__TASK DIRECTIONS__. Please continue the passage on the accuracy of gout discharge coding, picking up after its last sentence.

__GIVEN PASSAGE__.
== Segment start ==
The second aim was to assess the accuracy of the ICD-10 discharge diagnosis of gout in an Australian inpatient setting against the validated ACR/EULAR GCC. In our case note review, just over half the patients did not meet the ACR/EULAR GCC criteria. This raises concerns over the validity of clinical diagnoses of gout, and hence the ICD coding assigned, in over one half of the cases. This is consistent with previous evidence suggesting that the ICD diagnoses of gout may not be specific for that disease. In a 2009 study, only 36% of patients with an ICD-9 diagnosis of gout fulfilled the ACR 1977 preliminary criteria.7 As in this study, incomplete documentation was a frequent impediment towards accurately assessing the final score. Thus the number of patients meeting classification criteria may be underestimated. Whilst the accuracy of coding when using the case notes as the gold standard appears to be excellent, the specificity of the diagnosis remains in question. This has significant implications for using datasets compiled for administrative purposes for research. Whilst the majority of cases coded for gout were diagnosed by the treating clinicians, the level of experience and diagnostic skill will vary. The 2015 ACR/EULAR classification criteria were developed to ensure that homogenous populations are included in clinical trials of gout. In our audit there was a sizeable discrepancy between the accuracy of the ICD discharge coding (96.98%), and the number of people meeting the ACR/EULAR GCC (49.2%). This is perhaps not surprising, given these are not intended to be diagnostic criteria. Furthermore, incomplete documentation may have skewed the results.
== Segment end ==
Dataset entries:
== Segment start ==
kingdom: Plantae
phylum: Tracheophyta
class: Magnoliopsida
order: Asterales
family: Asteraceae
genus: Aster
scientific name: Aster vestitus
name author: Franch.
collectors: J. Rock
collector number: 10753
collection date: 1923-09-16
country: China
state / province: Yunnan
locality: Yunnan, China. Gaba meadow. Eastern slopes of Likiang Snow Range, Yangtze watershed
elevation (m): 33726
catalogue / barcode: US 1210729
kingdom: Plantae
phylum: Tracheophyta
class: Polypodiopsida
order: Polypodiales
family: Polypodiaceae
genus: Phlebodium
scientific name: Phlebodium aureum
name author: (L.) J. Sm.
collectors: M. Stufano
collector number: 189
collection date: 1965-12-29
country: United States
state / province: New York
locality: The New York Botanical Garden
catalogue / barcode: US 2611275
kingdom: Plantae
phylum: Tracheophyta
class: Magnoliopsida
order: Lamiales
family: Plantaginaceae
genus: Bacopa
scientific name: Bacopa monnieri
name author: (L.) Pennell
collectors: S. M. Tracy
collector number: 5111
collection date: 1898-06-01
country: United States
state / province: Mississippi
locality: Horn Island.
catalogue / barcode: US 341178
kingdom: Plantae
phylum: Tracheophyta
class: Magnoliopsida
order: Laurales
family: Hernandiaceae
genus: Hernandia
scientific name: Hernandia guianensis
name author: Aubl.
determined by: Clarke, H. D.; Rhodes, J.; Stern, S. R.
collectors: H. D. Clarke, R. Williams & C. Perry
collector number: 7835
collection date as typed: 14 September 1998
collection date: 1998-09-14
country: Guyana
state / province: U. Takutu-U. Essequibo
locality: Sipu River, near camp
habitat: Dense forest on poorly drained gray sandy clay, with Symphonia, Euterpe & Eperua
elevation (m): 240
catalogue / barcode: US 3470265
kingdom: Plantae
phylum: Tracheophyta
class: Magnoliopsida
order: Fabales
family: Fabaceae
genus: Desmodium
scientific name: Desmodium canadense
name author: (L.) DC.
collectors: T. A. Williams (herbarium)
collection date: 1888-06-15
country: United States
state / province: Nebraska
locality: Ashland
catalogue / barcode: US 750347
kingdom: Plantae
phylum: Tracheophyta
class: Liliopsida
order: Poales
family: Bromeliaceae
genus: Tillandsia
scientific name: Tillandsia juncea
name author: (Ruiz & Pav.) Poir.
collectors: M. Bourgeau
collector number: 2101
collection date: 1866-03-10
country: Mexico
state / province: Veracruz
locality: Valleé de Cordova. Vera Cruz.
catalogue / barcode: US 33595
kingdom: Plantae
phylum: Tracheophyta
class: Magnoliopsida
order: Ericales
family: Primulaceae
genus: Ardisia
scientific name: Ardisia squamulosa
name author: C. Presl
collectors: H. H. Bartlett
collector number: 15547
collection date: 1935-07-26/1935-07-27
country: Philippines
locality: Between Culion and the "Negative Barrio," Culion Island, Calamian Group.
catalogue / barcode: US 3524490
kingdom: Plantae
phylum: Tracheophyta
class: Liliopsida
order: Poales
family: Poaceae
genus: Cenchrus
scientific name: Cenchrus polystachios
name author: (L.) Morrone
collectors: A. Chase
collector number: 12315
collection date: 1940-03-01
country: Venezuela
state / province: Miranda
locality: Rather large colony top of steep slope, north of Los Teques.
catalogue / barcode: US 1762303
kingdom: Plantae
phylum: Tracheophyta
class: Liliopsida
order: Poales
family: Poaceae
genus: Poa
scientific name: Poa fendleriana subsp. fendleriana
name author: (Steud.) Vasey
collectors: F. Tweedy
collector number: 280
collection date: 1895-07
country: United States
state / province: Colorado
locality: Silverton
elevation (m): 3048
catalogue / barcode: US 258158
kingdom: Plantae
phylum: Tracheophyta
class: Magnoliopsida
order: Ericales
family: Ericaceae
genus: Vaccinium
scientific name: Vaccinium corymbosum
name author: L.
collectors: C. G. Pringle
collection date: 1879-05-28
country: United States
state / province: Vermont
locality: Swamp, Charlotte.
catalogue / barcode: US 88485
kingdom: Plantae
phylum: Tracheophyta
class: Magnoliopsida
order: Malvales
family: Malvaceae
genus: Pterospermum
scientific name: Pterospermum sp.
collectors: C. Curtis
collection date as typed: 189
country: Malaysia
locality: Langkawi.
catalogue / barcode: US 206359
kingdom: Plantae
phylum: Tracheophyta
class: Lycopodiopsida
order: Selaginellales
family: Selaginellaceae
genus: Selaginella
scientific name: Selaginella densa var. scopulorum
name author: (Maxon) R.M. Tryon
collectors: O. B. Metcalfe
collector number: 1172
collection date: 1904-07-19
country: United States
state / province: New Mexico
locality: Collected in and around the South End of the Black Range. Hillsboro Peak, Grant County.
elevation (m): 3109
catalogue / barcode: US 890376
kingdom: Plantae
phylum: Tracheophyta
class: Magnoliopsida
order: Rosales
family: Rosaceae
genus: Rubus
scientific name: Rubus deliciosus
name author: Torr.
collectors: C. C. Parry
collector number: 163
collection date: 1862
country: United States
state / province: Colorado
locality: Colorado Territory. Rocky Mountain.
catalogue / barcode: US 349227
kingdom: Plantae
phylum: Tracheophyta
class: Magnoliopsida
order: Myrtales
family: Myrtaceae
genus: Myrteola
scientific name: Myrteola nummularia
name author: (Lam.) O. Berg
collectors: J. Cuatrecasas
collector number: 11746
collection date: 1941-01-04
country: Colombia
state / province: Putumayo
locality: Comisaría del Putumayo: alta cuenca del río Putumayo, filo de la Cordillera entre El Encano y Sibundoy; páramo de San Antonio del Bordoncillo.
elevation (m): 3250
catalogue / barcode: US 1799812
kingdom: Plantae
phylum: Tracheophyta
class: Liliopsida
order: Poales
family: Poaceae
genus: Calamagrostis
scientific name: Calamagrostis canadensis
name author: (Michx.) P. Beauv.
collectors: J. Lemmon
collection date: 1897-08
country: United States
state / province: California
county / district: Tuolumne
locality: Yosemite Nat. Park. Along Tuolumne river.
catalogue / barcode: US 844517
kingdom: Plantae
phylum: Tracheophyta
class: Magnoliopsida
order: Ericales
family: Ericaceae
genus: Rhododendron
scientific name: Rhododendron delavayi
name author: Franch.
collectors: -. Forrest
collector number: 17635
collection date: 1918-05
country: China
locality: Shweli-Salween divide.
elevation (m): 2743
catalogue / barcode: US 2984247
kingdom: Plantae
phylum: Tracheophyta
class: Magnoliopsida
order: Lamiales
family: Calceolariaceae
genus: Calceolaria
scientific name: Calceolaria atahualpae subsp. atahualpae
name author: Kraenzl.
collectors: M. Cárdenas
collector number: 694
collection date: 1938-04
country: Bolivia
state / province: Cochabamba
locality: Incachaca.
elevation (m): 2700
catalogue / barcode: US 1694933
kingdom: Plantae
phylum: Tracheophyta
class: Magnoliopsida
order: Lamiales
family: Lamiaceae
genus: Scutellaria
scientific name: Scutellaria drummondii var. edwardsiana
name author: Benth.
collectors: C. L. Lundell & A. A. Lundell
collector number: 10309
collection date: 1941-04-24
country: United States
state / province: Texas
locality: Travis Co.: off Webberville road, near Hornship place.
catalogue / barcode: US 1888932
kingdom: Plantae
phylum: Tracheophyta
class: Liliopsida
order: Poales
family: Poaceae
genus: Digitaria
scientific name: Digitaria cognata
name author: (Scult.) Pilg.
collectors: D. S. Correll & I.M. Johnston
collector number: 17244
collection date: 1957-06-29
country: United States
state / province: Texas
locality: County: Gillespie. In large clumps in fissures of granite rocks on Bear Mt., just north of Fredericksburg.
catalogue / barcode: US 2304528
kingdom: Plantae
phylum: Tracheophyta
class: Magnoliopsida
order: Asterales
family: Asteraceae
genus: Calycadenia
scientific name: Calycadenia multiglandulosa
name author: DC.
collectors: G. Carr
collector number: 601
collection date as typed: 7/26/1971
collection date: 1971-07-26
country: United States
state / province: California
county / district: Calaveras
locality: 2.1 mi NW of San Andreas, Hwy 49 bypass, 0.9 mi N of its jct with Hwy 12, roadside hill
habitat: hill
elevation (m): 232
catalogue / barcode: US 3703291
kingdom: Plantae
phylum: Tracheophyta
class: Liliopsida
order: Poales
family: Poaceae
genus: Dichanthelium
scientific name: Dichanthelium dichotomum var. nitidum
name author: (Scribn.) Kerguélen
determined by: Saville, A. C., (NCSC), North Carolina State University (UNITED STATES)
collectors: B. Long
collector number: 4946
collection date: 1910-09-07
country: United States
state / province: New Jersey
== Segment end ==
__ANSWER SECTION__.
Our final aim was to assess the accuracy of the ICD-10 discharge diagnosis of gout against an independent doctor’s opinion. A comprehensive review of the notes by CS found that in one third of the cases the diagnosis of gout could not be confirmed. Thus, the diagnosis of gout in Western Australian administrative data sets may be incorrect in as many as one third of cases. This gives emphasis to the concerns voiced above.
In our study a review by a rheumatologist significantly increased the odds of the patient meeting the 2015 ACR/EULAR criteria. In the tertiary setting in Western Australia, most inpatients with a discharge diagnosis of gout do not receive care by rheumatologists and are therefore less likely to meet ACR/EULAR GCC.10 This also raises concerns about the specificity of ICD discharge diagnoses.
A limitation of our study was the time frame used. One of the tertiary hospitals examined in this study was newly commissioned, and had opened in a staged fashion. Both the patients included and access to rheumatology review may have been biased by this history. Our study was retrospective, and poor case note documentation impeded the ability of the independent assessor to assess whether the patient had clinical evidence of gout. This may have contributed to our results showing that a diagnosis could not be substantiated in a third of patients. Another limitation was the absence of stratification of gout as a primary or secondary diagnosis. We utilised one independent case-record reviewer at each hospital in order to increase generalisability of the results. Although agreement was excellent, this may have introduced bias.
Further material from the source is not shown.